# DATA FOR THIS EXERCISE

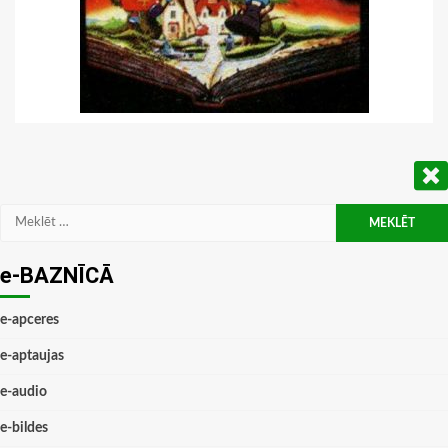
Meklēt:
e-BAZNĪCĀ
e-apceres
e-aptaujas
e-audio
e-bildes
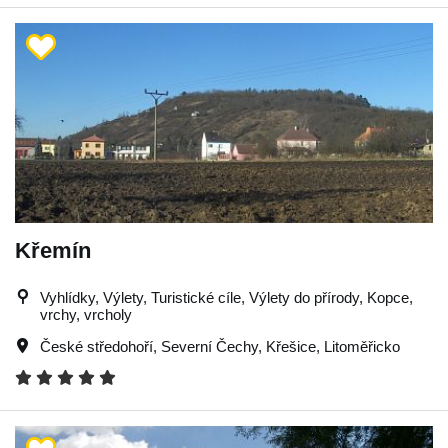
Křemín
Vyhlídky, Výlety, Turistické cíle, Výlety do přírody, Kopce,
vrchy, vrcholy
České středohoří
,
Severní Čechy
,
Křešice
,
Litoměřicko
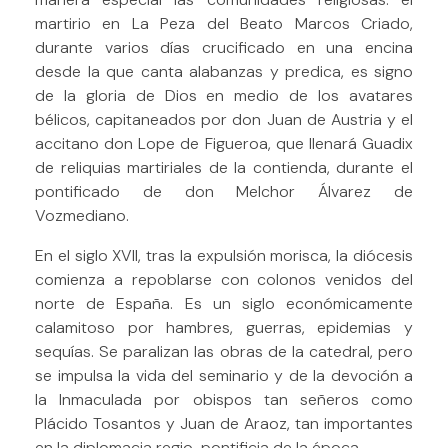
martirio en La Peza del Beato Marcos Criado,
durante varios días crucificado en una encina
desde la que canta alabanzas y predica, es signo
de la gloria de Dios en medio de los avatares
bélicos, capitaneados por don Juan de Austria y el
accitano don Lope de Figueroa, que llenará Guadix
de reliquias martiriales de la contienda, durante el
pontificado de don Melchor Álvarez de
Vozmediano.
En el siglo XVII, tras la expulsión morisca, la diócesis
comienza a repoblarse con colonos venidos del
norte de España. Es un siglo económicamente
calamitoso por hambres, guerras, epidemias y
sequías. Se paralizan las obras de la catedral, pero
se impulsa la vida del seminario y de la devoción a
la Inmaculada por obispos tan señeros como
Plácido Tosantos y Juan de Araoz, tan importantes
en la diplomacia regio-pontificia de la época.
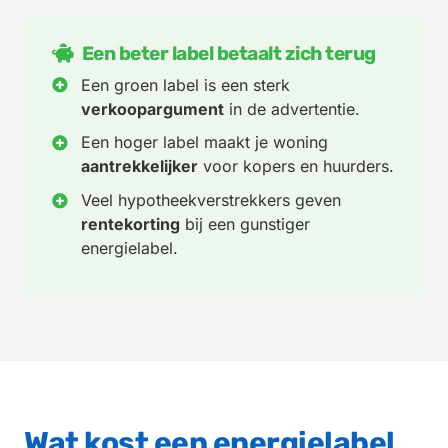
Een beter label betaalt zich terug
Een groen label is een sterk
verkoopargument
in de advertentie.
Een hoger label maakt je woning
aantrekkelijker
voor kopers en huurders.
Veel hypotheekverstrekkers geven
rentekorting
bij een gunstiger
energielabel.
Wat kost een energielabel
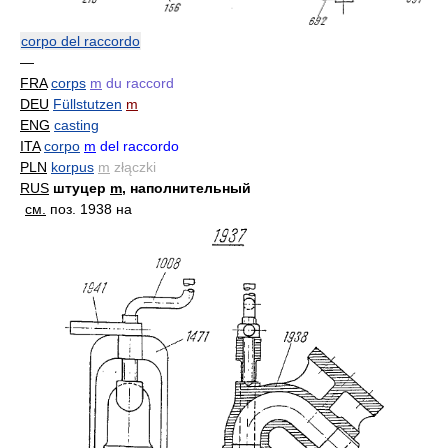
corpo del raccordo
—
FRA
corps
m
du raccord
DEU
Füllstutzen
m
ENG
casting
ITA
corpo
m
del raccordo
PLN
korpus
m
złączki
RUS
штуцер
m
, наполнительный
см.
поз. 1938 на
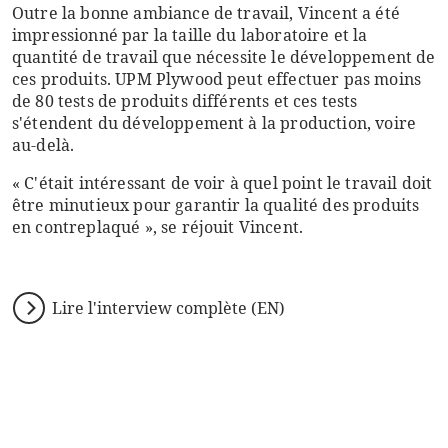
Outre la bonne ambiance de travail, Vincent a été
impressionné par la taille du laboratoire et la
quantité de travail que nécessite le développement de
ces produits. UPM Plywood peut effectuer pas moins
de 80 tests de produits différents et ces tests
s'étendent du développement à la production, voire
au-delà.
« C'était intéressant de voir à quel point le travail doit
être minutieux pour garantir la qualité des produits
en contreplaqué », se réjouit Vincent.
Lire l'interview complète (EN)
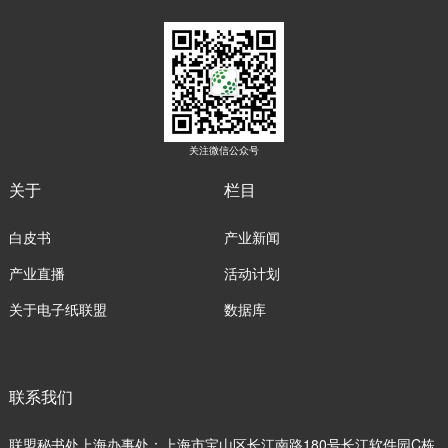
关注微信公众号
关于
栏目
白皮书
产业新闻
产业直播
活动计划
关于电子纸联盟
数据库
联系我们
联盟秘书处上海办事处：上海市宝山区长江南路180号长江软件园C栋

# EXERCISE DIRECTIONS
Write out every line of text from the records above, keeping each line unchanged, and leave out the pictures.

# ANSWER AREA
Meklēt:
e-BAZNĪCĀ
e-apceres
e-aptaujas
e-audio
e-bildes
Křemín
Vyhlídky, Výlety, Turistické cíle, Výlety do přírody, Kopce,
vrchy, vrcholy
České středohoří
,
Severní Čechy
,
Křešice
,
Litoměřicko
martirio en La Peza del Beato Marcos Criado,
durante varios días crucificado en una encina
desde la que canta alabanzas y predica, es signo
de la gloria de Dios en medio de los avatares
bélicos, capitaneados por don Juan de Austria y el
accitano don Lope de Figueroa, que llenará Guadix
de reliquias martiriales de la contienda, durante el
pontificado de don Melchor Álvarez de
Vozmediano.
En el siglo XVII, tras la expulsión morisca, la diócesis
comienza a repoblarse con colonos venidos del
norte de España. Es un siglo económicamente
calamitoso por hambres, guerras, epidemias y
sequías. Se paralizan las obras de la catedral, pero
se impulsa la vida del seminario y de la devoción a
la Inmaculada por obispos tan señeros como
Plácido Tosantos y Juan de Araoz, tan importantes
en la diplomacia regio-pontificia de la época.
Een beter label betaalt zich terug
Een groen label is een sterk
verkoopargument
in de advertentie.
Een hoger label maakt je woning
aantrekkelijker
voor kopers en huurders.
Veel hypotheekverstrekkers geven
rentekorting
bij een gunstiger
energielabel.
Wat kost een energielabel
corpo del raccordo
—
FRA
corps
m
du raccord
DEU
Füllstutzen
m
ENG
casting
ITA
corpo
m
del raccordo
PLN
korpus
m
złączki
RUS
штуцер
m
, наполнительный
см.
поз. 1938 на
Outre la bonne ambiance de travail, Vincent a été
impressionné par la taille du laboratoire et la
quantité de travail que nécessite le développement de
ces produits. UPM Plywood peut effectuer pas moins
de 80 tests de produits différents et ces tests
s'étendent du développement à la production, voire
au-delà.
« C'était intéressant de voir à quel point le travail doit
être minutieux pour garantir la qualité des produits
en contreplaqué », se réjouit Vincent.
Lire l'interview complète (EN)
关注微信公众号
关于
栏目
白皮书
产业新闻
产业直播
活动计划
关于电子纸联盟
数据库
联系我们
联盟秘书处上海办事处：上海市宝山区长江南路180号长江软件园C栋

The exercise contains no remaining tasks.